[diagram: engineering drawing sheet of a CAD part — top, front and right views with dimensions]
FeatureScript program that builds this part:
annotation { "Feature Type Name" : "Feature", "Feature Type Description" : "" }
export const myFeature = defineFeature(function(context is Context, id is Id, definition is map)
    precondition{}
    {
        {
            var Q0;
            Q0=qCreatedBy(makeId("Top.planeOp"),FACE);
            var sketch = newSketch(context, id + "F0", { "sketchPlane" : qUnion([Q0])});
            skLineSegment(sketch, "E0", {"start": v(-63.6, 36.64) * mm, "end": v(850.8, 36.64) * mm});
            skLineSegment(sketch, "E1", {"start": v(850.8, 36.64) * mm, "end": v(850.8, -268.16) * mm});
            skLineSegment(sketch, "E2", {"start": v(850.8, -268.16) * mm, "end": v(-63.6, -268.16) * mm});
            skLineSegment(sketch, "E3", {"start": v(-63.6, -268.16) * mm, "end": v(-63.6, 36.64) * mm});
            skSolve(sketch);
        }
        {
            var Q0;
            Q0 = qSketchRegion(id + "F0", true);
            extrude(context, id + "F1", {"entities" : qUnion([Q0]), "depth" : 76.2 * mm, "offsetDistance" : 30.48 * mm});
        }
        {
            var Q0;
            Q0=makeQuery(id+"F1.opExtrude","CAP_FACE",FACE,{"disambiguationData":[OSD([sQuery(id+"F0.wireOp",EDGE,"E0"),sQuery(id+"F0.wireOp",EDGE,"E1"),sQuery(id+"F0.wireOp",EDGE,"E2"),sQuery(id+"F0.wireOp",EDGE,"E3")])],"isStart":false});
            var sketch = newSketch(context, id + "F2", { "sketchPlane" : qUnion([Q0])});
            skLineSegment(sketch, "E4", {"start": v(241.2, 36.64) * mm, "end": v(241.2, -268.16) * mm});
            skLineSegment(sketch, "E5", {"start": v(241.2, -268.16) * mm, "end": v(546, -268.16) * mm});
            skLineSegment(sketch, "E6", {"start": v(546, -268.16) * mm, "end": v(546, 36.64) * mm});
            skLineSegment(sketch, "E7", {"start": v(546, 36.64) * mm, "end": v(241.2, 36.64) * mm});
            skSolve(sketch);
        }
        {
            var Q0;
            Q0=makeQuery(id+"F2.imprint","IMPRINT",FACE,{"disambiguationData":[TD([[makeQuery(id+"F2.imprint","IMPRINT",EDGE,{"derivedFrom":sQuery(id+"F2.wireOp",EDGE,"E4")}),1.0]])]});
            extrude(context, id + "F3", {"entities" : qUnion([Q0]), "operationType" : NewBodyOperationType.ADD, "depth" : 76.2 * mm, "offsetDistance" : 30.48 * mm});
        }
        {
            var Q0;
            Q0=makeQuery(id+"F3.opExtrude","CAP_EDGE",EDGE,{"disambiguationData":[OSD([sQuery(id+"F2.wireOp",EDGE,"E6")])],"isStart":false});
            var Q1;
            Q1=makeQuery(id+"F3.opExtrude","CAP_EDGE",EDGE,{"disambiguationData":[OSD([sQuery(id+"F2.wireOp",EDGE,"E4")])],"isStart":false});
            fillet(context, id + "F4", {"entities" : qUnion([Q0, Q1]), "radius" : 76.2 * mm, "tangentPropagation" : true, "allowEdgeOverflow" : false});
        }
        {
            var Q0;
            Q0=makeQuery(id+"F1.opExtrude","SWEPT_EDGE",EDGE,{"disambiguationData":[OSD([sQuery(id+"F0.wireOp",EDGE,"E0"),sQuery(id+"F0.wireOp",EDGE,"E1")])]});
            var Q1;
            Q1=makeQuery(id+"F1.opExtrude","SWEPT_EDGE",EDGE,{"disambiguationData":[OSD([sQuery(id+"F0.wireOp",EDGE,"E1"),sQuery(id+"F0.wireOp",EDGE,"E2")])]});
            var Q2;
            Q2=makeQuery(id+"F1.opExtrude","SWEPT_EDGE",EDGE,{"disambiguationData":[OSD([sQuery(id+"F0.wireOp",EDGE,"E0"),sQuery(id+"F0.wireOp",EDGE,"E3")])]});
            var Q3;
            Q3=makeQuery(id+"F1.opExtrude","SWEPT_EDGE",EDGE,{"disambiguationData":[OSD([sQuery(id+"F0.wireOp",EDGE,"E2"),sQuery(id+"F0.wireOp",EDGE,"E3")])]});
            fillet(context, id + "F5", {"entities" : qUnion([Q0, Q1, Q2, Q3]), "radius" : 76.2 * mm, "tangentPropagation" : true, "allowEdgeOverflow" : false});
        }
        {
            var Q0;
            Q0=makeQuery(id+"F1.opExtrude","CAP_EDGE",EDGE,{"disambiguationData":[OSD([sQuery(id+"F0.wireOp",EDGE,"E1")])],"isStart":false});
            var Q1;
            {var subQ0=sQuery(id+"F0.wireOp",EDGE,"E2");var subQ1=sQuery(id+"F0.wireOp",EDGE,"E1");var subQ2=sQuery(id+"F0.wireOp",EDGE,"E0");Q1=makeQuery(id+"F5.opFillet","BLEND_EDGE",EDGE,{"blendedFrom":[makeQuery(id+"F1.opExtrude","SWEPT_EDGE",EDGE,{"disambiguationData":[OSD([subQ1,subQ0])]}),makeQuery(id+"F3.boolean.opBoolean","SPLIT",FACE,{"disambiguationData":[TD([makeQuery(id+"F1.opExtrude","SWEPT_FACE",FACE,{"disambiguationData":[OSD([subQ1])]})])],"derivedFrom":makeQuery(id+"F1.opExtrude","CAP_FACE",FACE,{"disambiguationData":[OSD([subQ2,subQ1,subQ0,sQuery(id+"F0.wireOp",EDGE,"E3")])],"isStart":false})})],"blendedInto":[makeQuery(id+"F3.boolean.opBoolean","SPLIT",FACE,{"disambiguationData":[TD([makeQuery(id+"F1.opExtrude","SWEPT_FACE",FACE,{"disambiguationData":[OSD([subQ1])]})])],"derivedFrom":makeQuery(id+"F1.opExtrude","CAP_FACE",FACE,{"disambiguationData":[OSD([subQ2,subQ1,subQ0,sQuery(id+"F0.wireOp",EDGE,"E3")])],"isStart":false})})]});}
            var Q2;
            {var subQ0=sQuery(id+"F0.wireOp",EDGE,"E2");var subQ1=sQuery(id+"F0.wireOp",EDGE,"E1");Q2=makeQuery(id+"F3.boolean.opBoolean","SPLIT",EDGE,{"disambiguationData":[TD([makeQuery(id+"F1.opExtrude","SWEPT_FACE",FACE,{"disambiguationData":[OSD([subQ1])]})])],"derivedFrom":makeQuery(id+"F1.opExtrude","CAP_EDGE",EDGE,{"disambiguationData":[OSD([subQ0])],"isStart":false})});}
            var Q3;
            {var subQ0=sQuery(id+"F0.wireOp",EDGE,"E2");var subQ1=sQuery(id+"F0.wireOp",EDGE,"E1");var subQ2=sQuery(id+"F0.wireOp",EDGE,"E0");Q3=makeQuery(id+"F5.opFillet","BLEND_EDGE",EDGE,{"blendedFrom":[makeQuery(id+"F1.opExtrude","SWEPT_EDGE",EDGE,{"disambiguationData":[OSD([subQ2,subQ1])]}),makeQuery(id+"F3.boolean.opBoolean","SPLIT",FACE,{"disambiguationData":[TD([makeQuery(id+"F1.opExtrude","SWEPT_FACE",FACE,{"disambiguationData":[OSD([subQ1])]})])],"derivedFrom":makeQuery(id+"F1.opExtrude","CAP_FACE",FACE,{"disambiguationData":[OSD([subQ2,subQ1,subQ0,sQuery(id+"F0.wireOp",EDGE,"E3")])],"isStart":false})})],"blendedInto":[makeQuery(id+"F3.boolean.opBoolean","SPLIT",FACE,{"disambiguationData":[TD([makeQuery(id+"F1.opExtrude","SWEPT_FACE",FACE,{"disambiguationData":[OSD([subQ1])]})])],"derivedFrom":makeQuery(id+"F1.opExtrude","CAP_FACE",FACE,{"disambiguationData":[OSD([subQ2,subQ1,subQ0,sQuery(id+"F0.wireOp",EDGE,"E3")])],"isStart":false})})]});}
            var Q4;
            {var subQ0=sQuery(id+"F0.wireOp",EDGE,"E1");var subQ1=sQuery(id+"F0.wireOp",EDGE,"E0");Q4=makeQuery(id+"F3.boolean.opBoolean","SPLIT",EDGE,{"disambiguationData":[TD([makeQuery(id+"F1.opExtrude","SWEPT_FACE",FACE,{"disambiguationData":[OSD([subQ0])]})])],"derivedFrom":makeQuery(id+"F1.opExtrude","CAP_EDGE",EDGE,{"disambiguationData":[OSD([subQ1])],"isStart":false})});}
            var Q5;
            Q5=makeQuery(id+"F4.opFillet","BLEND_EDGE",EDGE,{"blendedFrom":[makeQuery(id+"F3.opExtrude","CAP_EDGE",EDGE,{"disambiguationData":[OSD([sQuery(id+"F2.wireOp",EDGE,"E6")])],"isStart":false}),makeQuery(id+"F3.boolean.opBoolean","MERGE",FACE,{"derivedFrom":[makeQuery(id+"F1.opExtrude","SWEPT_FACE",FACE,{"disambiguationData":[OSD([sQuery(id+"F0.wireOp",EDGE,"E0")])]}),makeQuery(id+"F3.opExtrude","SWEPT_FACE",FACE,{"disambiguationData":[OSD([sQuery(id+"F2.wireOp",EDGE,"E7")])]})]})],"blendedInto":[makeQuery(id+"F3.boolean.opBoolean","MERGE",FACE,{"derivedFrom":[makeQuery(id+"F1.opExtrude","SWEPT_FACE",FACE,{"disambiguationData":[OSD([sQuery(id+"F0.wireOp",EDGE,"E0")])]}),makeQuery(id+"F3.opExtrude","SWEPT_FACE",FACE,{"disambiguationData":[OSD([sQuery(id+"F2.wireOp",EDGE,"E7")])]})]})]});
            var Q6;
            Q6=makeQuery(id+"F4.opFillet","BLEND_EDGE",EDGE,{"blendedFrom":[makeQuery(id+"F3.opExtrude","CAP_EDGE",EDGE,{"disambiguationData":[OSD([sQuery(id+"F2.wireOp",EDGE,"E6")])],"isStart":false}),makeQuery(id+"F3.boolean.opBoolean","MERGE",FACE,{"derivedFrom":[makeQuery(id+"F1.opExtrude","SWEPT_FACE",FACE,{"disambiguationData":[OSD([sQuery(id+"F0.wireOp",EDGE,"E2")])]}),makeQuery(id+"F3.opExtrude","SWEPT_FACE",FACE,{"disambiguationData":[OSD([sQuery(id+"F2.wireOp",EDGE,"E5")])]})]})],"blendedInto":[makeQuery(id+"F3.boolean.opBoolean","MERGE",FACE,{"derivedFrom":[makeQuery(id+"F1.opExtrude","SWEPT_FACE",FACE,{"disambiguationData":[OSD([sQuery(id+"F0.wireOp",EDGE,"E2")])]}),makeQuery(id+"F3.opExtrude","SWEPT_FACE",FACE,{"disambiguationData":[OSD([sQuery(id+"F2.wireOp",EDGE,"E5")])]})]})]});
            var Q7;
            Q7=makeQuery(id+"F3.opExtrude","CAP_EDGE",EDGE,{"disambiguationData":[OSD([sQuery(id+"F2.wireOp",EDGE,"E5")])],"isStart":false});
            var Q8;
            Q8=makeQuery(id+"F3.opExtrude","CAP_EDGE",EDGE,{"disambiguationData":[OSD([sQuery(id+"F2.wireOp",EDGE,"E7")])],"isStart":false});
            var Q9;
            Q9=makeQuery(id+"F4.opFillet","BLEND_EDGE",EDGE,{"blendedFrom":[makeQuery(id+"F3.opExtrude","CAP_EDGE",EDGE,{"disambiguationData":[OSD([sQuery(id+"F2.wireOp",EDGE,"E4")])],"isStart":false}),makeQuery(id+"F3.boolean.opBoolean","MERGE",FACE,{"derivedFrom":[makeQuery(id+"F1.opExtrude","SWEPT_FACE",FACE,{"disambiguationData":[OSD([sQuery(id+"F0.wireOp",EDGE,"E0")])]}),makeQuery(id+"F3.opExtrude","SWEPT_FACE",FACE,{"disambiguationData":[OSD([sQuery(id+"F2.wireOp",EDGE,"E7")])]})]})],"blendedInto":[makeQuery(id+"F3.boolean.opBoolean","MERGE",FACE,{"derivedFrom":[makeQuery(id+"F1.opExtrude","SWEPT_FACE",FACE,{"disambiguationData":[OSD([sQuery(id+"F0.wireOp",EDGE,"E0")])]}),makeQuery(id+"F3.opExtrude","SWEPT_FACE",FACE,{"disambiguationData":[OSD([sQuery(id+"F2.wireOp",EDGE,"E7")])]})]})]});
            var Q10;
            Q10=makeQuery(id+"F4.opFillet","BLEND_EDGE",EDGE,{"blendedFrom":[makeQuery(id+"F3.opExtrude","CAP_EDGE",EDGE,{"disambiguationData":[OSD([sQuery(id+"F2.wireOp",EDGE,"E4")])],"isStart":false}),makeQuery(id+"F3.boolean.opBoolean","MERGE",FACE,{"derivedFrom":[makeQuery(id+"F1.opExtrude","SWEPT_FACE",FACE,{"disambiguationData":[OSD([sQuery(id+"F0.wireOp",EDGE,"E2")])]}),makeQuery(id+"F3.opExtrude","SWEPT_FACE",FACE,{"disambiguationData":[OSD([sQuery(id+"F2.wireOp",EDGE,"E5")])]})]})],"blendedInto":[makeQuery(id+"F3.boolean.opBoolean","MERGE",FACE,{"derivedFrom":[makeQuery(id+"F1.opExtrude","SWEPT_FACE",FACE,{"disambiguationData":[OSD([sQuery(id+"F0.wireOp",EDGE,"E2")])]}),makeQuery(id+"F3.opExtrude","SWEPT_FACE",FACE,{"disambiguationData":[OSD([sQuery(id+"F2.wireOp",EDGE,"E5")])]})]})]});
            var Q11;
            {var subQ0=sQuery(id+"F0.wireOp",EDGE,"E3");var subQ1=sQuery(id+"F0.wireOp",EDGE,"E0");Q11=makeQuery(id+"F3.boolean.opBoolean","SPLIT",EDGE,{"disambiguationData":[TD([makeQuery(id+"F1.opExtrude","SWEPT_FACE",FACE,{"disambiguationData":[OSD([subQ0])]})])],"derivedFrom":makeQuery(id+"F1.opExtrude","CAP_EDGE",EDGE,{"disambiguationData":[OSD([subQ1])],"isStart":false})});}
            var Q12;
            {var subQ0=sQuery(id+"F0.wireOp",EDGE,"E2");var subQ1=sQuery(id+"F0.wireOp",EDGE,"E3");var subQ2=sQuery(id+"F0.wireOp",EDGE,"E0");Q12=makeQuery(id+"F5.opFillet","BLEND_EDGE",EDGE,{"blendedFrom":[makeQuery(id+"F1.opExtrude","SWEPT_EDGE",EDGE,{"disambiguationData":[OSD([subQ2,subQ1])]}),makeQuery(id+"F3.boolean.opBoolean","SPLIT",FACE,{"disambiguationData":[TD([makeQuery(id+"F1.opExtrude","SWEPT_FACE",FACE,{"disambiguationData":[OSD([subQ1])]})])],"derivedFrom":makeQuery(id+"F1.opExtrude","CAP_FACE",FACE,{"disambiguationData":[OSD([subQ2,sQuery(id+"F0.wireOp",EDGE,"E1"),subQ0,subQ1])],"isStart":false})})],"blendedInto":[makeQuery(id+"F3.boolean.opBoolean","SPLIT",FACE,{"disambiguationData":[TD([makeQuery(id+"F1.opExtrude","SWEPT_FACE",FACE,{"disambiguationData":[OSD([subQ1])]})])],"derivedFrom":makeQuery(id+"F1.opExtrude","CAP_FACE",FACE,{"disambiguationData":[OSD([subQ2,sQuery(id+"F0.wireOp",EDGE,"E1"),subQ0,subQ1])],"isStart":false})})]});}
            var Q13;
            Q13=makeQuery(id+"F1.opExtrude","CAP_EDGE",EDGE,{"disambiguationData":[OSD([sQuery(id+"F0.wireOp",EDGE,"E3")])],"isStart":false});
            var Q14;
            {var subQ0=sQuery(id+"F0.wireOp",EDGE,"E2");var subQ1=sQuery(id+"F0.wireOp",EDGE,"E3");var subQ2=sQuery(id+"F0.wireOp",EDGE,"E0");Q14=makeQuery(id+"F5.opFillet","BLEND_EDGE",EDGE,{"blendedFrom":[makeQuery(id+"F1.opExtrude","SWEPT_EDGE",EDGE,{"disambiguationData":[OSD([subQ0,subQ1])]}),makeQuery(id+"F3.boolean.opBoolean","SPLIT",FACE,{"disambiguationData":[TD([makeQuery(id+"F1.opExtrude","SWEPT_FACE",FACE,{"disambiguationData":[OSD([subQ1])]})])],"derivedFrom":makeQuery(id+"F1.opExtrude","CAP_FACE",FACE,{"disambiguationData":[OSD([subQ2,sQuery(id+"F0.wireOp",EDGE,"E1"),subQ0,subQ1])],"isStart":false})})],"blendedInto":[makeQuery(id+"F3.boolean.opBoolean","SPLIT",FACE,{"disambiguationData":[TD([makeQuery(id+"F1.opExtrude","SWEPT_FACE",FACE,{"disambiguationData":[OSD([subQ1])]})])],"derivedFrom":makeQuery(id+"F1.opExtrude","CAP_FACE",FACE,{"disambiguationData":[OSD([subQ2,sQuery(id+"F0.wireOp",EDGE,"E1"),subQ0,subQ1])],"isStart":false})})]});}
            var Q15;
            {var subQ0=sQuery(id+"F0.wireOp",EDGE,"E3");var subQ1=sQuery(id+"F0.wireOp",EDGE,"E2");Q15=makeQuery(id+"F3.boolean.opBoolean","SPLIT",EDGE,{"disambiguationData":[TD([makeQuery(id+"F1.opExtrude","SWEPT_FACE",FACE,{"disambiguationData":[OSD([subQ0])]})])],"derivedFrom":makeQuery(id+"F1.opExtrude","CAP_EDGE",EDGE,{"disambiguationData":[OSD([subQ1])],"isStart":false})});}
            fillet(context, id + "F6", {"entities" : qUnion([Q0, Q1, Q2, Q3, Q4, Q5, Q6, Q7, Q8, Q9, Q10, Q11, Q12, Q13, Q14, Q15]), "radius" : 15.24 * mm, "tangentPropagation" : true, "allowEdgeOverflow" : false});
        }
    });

→ **DIRECTIONS**: Copy each line of the data above that contains the word "true". Matches must have the same capitalization.

→ **FULL ANSWER**:
            Q0 = qSketchRegion(id + "F0", true);
            fillet(context, id + "F4", {"entities" : qUnion([Q0, Q1]), "radius" : 76.2 * mm, "tangentPropagation" : true, "allowEdgeOverflow" : false});
            fillet(context, id + "F5", {"entities" : qUnion([Q0, Q1, Q2, Q3]), "radius" : 76.2 * mm, "tangentPropagation" : true, "allowEdgeOverflow" : false});
            fillet(context, id + "F6", {"entities" : qUnion([Q0, Q1, Q2, Q3, Q4, Q5, Q6, Q7, Q8, Q9, Q10, Q11, Q12, Q13, Q14, Q15]), "radius" : 15.24 * mm, "tangentPropagation" : true, "allowEdgeOverflow" : false});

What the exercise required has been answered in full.